▸ **EXERCISE AIM**
Start to finish, return the listing below exactly, pictures excluded.

▸ **INFORMATION SHOWN**
Segment Open

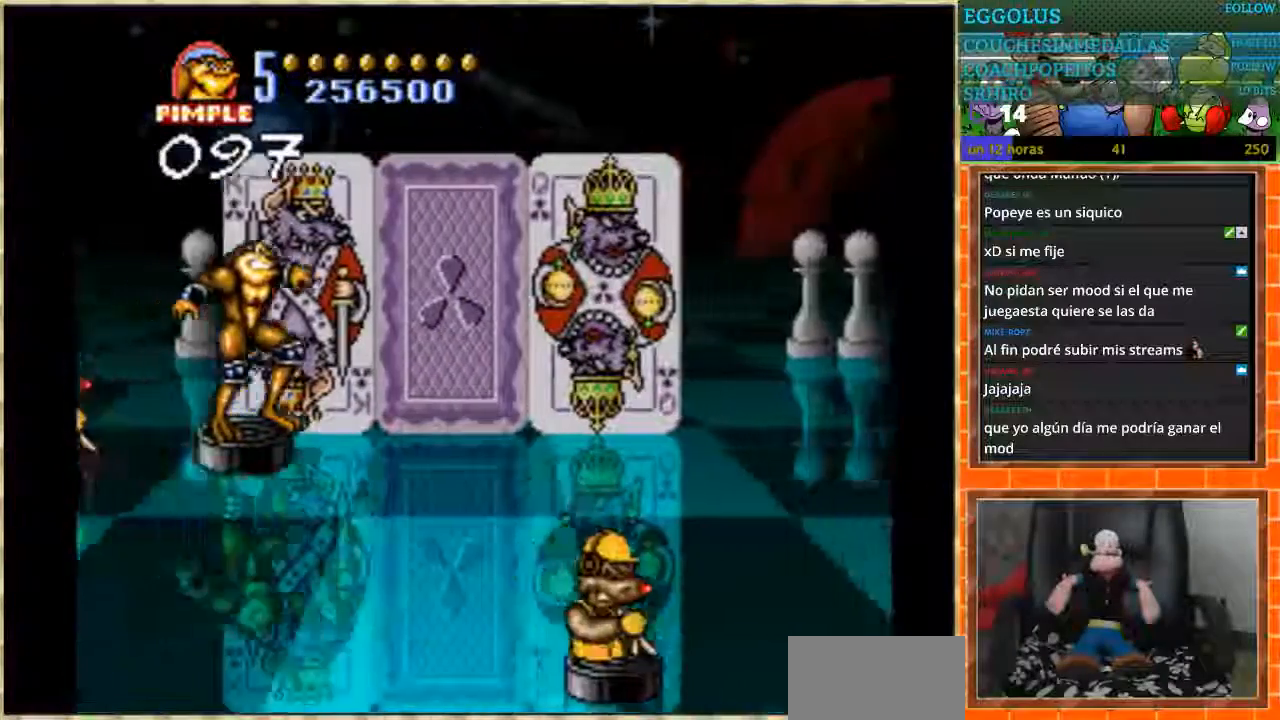
{"buttons": [], "events": [[134, "DPAD_RIGHT", "up"], [167, "DPAD_LEFT", "down"], [300, "DPAD_LEFT", "up"]]}
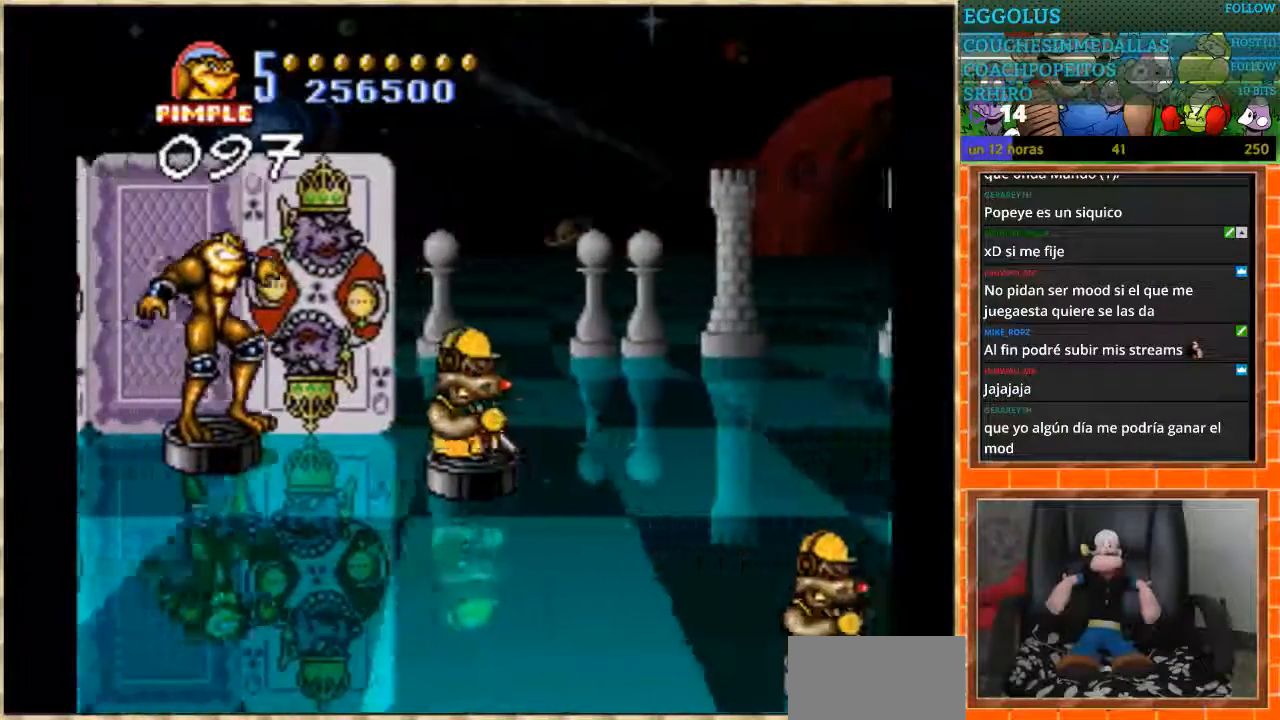
{"buttons": ["DPAD_RIGHT"], "events": [[367, "DPAD_RIGHT", "down"]]}
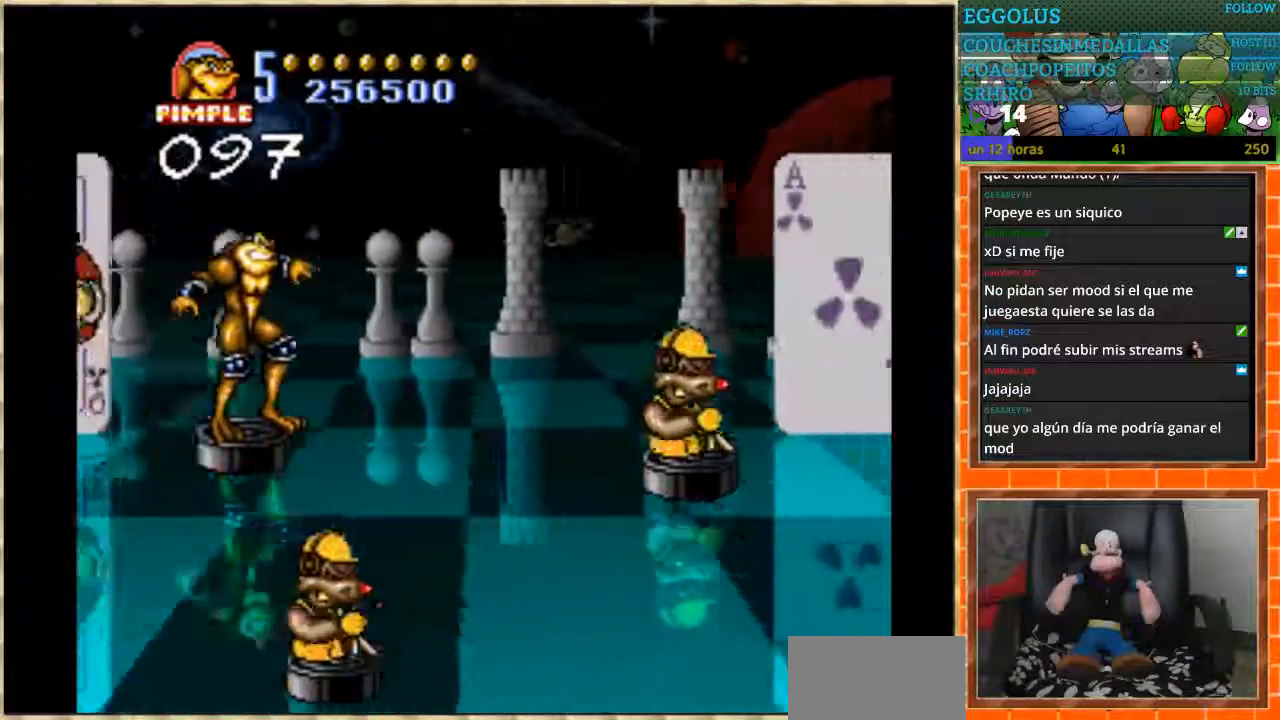
{"buttons": ["DPAD_RIGHT"], "events": [[100, "DPAD_RIGHT", "up"], [401, "DPAD_RIGHT", "down"]]}
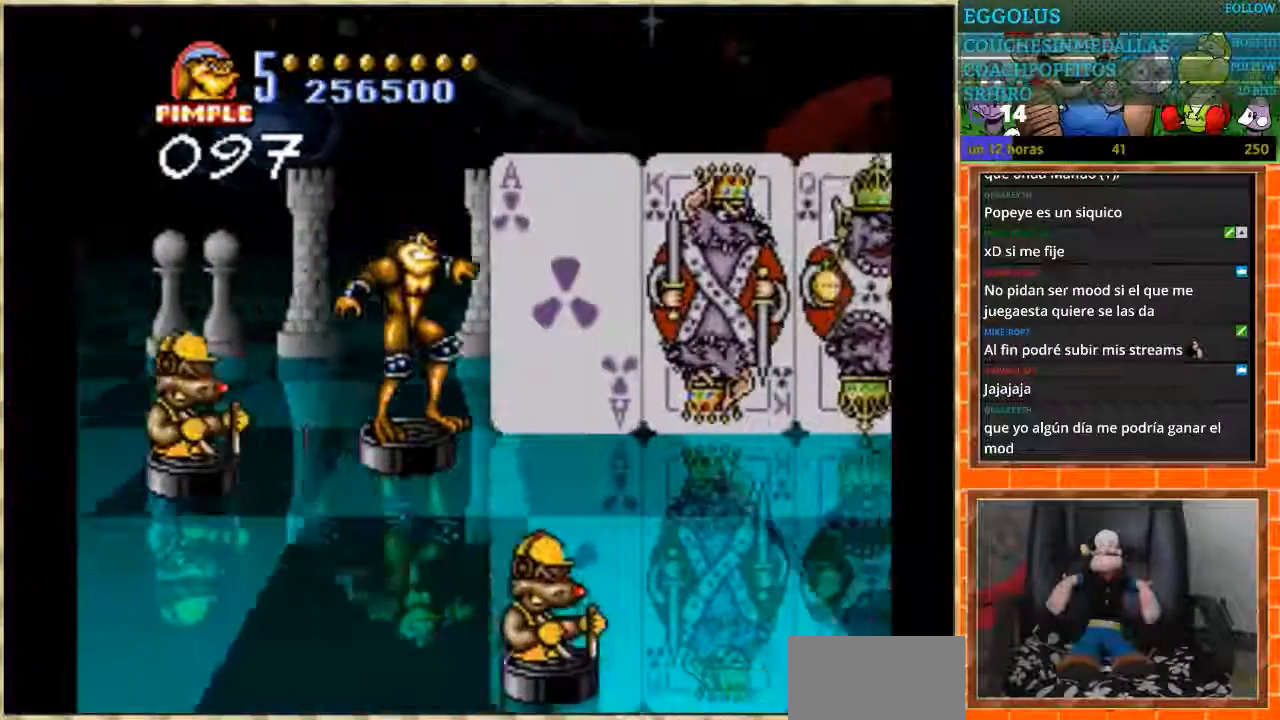
{"buttons": [], "events": [[200, "DPAD_RIGHT", "up"]]}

Segment Closed

▸ **EXPECTED ANSWER**
{"buttons": [], "events": [[134, "DPAD_RIGHT", "up"], [167, "DPAD_LEFT", "down"], [300, "DPAD_LEFT", "up"]]}
{"buttons": ["DPAD_RIGHT"], "events": [[367, "DPAD_RIGHT", "down"]]}
{"buttons": ["DPAD_RIGHT"], "events": [[100, "DPAD_RIGHT", "up"], [401, "DPAD_RIGHT", "down"]]}
{"buttons": [], "events": [[200, "DPAD_RIGHT", "up"]]}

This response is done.